**Information shown**

- - -

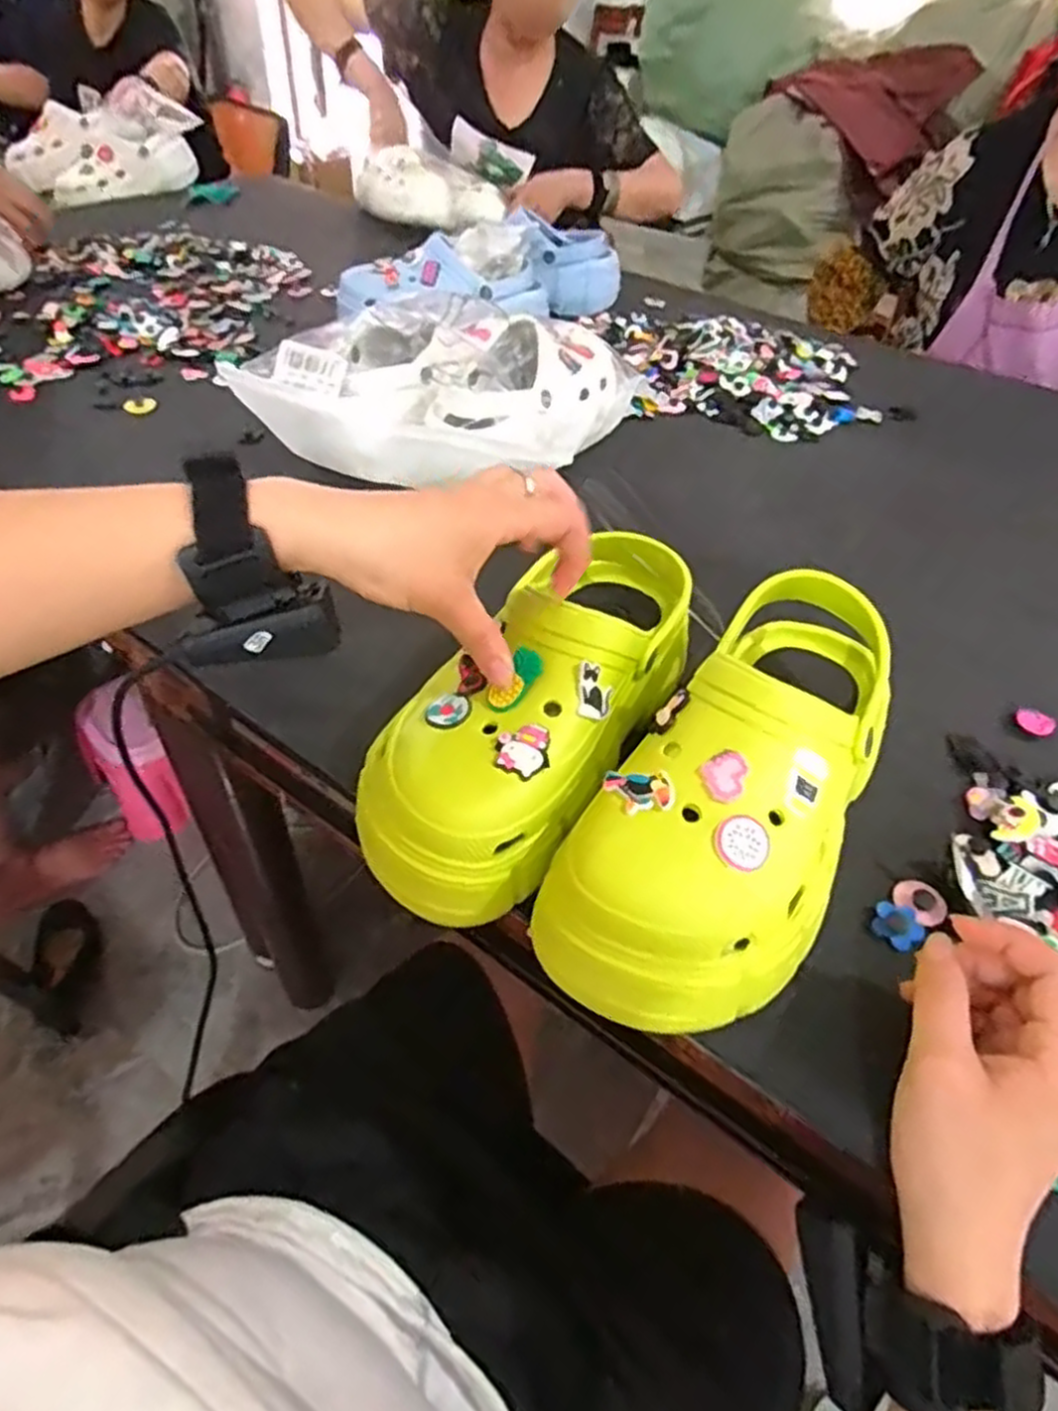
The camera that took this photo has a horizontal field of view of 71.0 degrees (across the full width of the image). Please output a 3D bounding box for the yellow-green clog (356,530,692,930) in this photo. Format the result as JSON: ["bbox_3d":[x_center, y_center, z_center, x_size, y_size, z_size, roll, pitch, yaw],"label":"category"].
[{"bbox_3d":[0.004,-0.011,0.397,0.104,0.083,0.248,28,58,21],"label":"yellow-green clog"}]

- - -

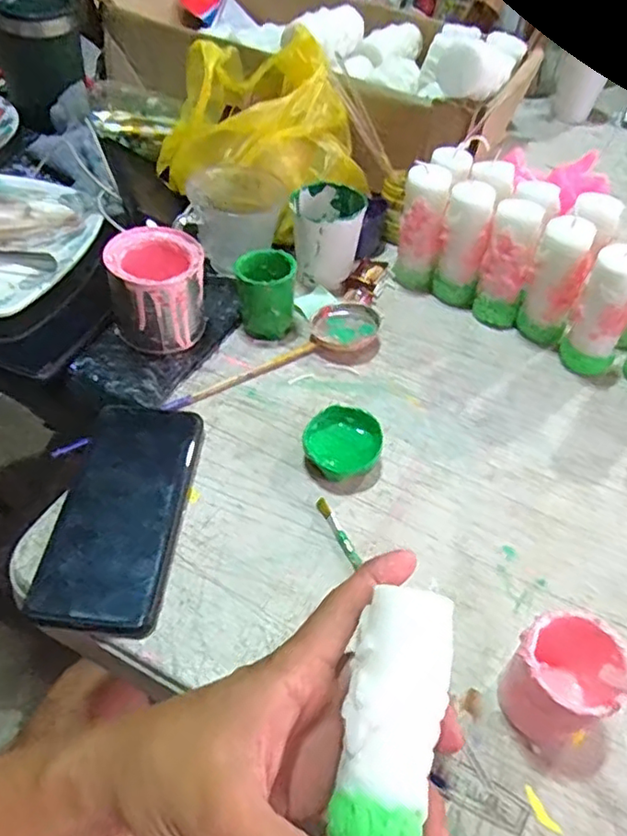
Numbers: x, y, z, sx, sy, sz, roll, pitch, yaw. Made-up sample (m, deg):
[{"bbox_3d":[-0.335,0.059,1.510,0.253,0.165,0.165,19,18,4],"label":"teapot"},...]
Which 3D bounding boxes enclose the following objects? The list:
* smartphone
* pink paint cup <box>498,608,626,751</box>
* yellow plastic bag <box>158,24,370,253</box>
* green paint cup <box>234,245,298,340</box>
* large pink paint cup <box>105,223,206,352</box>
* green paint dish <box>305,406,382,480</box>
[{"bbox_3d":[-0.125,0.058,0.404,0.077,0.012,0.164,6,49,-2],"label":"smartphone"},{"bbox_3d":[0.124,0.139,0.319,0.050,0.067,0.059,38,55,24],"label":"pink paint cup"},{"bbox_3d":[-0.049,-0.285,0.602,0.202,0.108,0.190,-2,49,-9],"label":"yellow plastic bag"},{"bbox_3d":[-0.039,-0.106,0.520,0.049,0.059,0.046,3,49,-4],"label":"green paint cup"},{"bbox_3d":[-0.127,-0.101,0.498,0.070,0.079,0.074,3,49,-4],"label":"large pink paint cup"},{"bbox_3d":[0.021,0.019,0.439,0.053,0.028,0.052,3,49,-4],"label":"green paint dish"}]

- - -

**Instructions for the task**
Please reproduce the lines from the line with "paint cup <box>498,608,626,751</box>" to the line with "paint cup <box>105,223,206,352</box>", both ends included, exactly as they appear above.

**Answer box**
* pink paint cup <box>498,608,626,751</box>
* yellow plastic bag <box>158,24,370,253</box>
* green paint cup <box>234,245,298,340</box>
* large pink paint cup <box>105,223,206,352</box>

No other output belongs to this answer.